Easter is just a couple of weeks away. And as the biggest church attendance day of the year, church leaders should fully leverage it for kingdom growth and discipleship.
That means we should be reaching new people, more deeply connecting people who already attend, serving people outside church walls, and growing closer in community with each other.
So do you have a plan in place to make that happen? You probably already have most of the details of your Easter Sunday already set, but consider these nine quick tips as you go into the last few weeks leading up to the Super Bowl of church services.
1. Set Goals
What’s your target attendance number? How many volunteers do you hope to have? How many people do you want to sign up for small groups the following week? Whatever your goals, make sure they meet five criteria: They’re specific, measurable, your own (not forced on you by someone else), time-sensitive and written down. You’ll have a better chance of meeting them that way!
2. Include Every Ministry in Your Church
Each of your ministries should own the church’s Easter goal, too. If a goal is to double your number of volunteers, for example, then every ministry’s volunteer numbers should double.
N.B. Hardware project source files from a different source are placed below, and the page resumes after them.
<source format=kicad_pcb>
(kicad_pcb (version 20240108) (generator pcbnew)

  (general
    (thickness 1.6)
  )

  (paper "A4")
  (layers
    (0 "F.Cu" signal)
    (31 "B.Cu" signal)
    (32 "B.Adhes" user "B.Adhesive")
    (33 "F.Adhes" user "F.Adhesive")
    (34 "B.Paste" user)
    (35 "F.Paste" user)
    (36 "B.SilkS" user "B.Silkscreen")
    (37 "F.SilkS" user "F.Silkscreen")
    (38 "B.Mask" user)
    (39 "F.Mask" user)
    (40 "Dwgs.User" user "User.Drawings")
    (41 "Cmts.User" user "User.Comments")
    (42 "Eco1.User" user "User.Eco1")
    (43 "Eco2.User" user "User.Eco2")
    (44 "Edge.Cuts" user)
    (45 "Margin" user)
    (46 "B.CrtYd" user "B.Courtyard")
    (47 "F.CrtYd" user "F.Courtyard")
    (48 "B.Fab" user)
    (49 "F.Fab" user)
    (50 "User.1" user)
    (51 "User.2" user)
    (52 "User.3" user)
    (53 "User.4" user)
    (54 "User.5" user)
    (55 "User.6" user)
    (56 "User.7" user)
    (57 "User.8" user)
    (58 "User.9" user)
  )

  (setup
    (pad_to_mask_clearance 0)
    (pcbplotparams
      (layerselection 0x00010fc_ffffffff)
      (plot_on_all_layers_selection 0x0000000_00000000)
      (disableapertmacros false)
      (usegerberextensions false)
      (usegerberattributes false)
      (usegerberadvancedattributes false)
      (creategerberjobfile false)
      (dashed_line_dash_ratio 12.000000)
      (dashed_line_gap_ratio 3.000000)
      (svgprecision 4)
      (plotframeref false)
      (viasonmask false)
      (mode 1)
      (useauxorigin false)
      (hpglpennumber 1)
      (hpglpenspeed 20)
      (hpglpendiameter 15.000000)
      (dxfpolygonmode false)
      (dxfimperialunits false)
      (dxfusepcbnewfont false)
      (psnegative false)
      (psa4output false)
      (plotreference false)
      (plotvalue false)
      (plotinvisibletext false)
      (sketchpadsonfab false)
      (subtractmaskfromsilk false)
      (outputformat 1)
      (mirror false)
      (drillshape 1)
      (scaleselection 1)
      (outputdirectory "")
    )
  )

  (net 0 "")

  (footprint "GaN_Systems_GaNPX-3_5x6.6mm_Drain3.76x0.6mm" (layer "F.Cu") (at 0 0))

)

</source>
The same thing goes for attendance. The idea is that across-the-board participation creates energy and community. Keep in mind that casting this vision needs to happen early, not two days before Easter.
3. Create Excitement Among Volunteers and Staff
As pastors, what can we do to create energy? How about a worship rally? An event in the community? A special vision night? Look for fresh ways to communicate your passion and vision for Easter’s potential to the rest of your staff and volunteers.
4. Assess Infrastructure
Make sure your Easter plans go as smoothly as the center of a Cadbury Crème Egg. Do you have enough staff to run everything? Are the big events safe and secure? Will your number of services accommodate the expected crowds? Can you handle a large response to the gospel? If you address potential problems before they happen, they’re less likely to cause setbacks on the big day.
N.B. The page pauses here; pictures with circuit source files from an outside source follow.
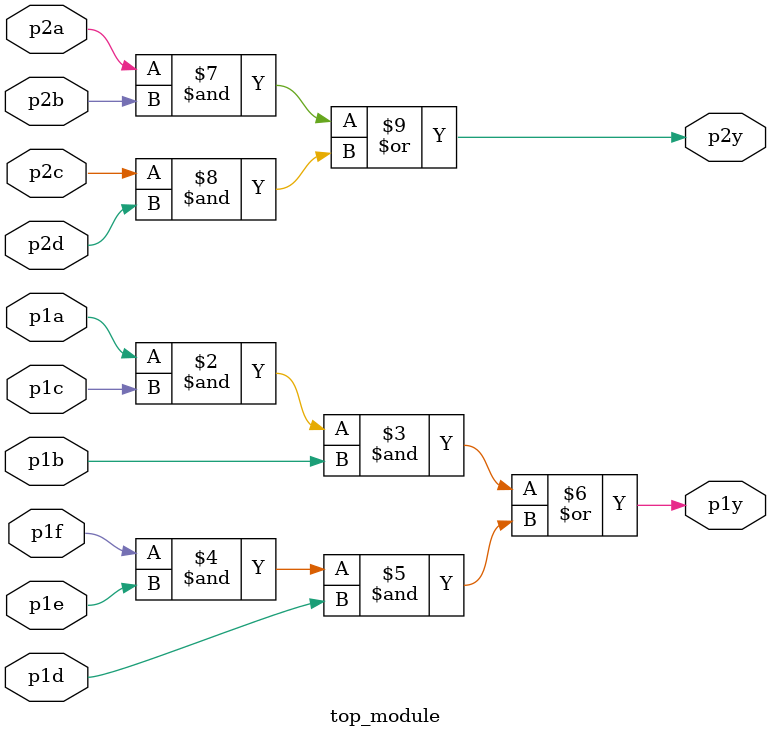
<source format=v>
module top_module (
    input p1a, p1b, p1c, p1d, p1e, p1f,
    output p1y,
    input p2a, p2b, p2c, p2d,
    output p2y );
    // assign p1y=(p1a&p1c&p1b)|(p1f&p1e&p1d);
    // assign p2y=(p2a&p2b)|(p2c&p2d);
  always @(*) begin
    p1y<=(p1a&p1c&p1b)|(p1f&p1e&p1d);
    p2y<=(p2a&p2b)|(p2c&p2d);
  end
endmodule

</source>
5. Put a Good Follow-Up Process in Place
Easter’s not over when the clock strikes midnight. It continues well into the weeks afterward. So plan for that now. How will you identify and follow up with new guests? What gift can you give them? How will you thank volunteers and train emerging ones? Will your staff need a post-Easter break? How will you leverage all that happened on Easter for staff morale and vision casting to the congregation?
6. Identify and Emphasize Your Church’s Unique Qualities
What’s sticky and memorable about your church that would compel a nonbeliever to attend on Easter? How can you highlight that? Using a variety of platforms, equip current attendees with the vision and resources to share with those they invite. Remember, speak to the head and to the heart.
7. Reach Into the Community
What activities are already happening around town that you can join? Egg hunts? 5K races? Spring parades? Also look at what you can do on your own property that will draw people in, like a neighborhood block party. Look for ideas that you can put into action before, during and after Easter.
8. Motivate Easter Guests to Return
Do many people in your community have a felt need that your church could meet? Find out what those needs are, and use Easter to communicate your support with urgency and authentic passion—then have a plan to put that support into action.
9. Leverage Easter for Discipleship
What can you do post-Easter to begin discipling the people you meet that day? Think about discipleship classes or new believer studies that you can start the very next week. Andy Stanley has one of the best new believer series done in recent years called Starting Point. And here’s a way to reach the new families you’ll see that day. Also consider small groups. You might want to stop groups a few weeks before Easter and relaunch the week afterward, creating opportunities for new folks to get plugged in.
So, now that you’ve considered these tips, what else can you adjust, reconsider or adapt when it comes to your Easter plans? Remember, Easter’s a special day in the life of the church. Not only because Christ rose for all of us, but also because it’s probably the best day of the year to reach in, reach out, and grow His kingdom.
Let’s ask the questions, have the long meetings, and spill ourselves out leveraging this opportunity!